Onlar bilişsel işlevle ilgili üç soru da soruldu: televizyon izlemek veya kitap okumak gibi etkinliklerde organize olmakta veya konsantre olmakta güçlük çekip çekmedikleri veya önceki dört hafta boyunca bir telefon görüşmesinde konuştuklarını unutup unutmadıkları.

{6 }Araştırmacılar, ankete katılan hastaların 276’sının (%36,1) akut hastalık sırasında veya sonraki haftalarda bilişsel güçlükler yaşadıklarını algıladıklarını bulmuşlardır. Ayrıca, bu hastaların 60. ve 90. günlerde fiziksel belirtiler de yaşadıklarını bildirme olasılıkları bilişsel eksiklik algısı olmayanlara göre iki kat daha fazlaydı.

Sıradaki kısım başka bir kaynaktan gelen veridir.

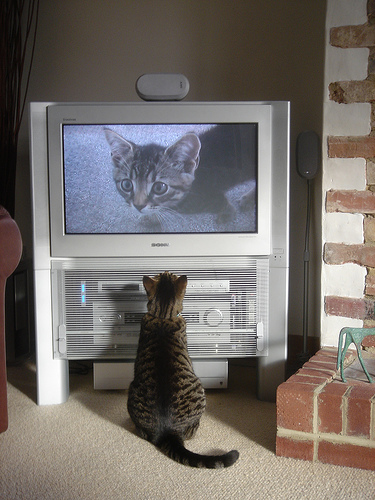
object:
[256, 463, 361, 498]
carpet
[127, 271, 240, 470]
cat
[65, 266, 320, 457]
couch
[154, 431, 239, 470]
cat tail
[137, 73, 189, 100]
speaker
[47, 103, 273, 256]
t.v.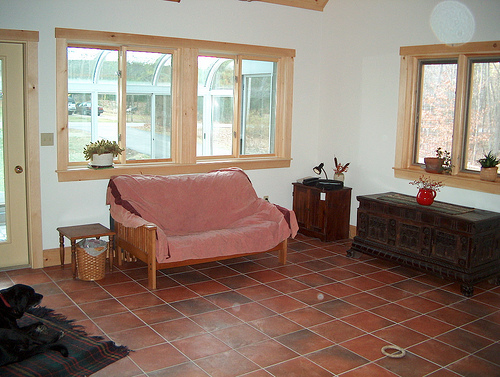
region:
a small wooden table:
[54, 217, 113, 269]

Araştırmacılar, bulguların bazı sınırlamaları olduğunu belirtiyor. Anket, bilişsel eksikliklerle ilgili öznel yanıtlara dayandığından, bunlar nesnel biliş ölçümlerinin eksikliğini içerir. Ayrıca araştırmacılar, katılımcıların COVID enfeksiyonundan önceki olası bilişleri, depresyonları ve kaygıları hakkında verilere sahip değildi. Ayrıca, katılımcıların akademik bir tıp merkezinde tedavi gördüğü ve hastaların kognitif eksiklikler açısından klinik olarak yüksek risk altında oldukları inancına dayanarak onları yönlendiren doktorlara dayalı olarak programa yönlendirildiği göz önüne alındığında, bulgular diğer hasta grupları için geçerli olmayabilir.{ 4}

Yine de araştırmacılar, bulguların “PCC olan karmaşık yapıyı çözmemize yardımcı olabileceğini” yazıyor. “Bu bulgular, en azından bazı hastalarda uzun süreli SARS-CoV-2 semptomları için önemli bir psikolojik bileşen olduğunu gösteriyor.”

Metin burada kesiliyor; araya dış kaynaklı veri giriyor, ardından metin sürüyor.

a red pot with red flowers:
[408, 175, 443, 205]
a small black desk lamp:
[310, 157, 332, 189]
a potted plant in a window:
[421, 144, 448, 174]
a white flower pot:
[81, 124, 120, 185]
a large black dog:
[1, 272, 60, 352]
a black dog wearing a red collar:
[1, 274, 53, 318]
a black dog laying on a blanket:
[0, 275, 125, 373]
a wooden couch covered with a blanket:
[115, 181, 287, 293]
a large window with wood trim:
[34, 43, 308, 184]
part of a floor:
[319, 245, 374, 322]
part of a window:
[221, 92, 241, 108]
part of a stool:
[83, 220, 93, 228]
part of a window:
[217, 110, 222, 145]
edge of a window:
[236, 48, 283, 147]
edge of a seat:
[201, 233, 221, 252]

Referans: “Semptomatik SARS-CoV-2 Hastalarında Algılanan Bilişsel Eksiklikler ve Bunların Şunlarla İlişkisi: Post–COVID-19 Durumu” yazan Teresa C. Liu, MD, MPH, Sun M. Yoo, MD, MPH, Myung S. Sim, DrPH, Yash Motwani, BS, Nisha Viswanathan, MD ve Neil S. Wenger, MD, MPH, 5 Mayıs 2023, JAMA Network Open.
DOI: 10.1001/jamanetworkopen.2023.11974

Çalışma, Ulusal Sağlık Enstitüleri Ulusal Çeviri Bilimini Geliştirme Merkezi tarafından finanse edilmiştir. UCLA Klinik ve Çeviri Bilimi Enstitüsü altında.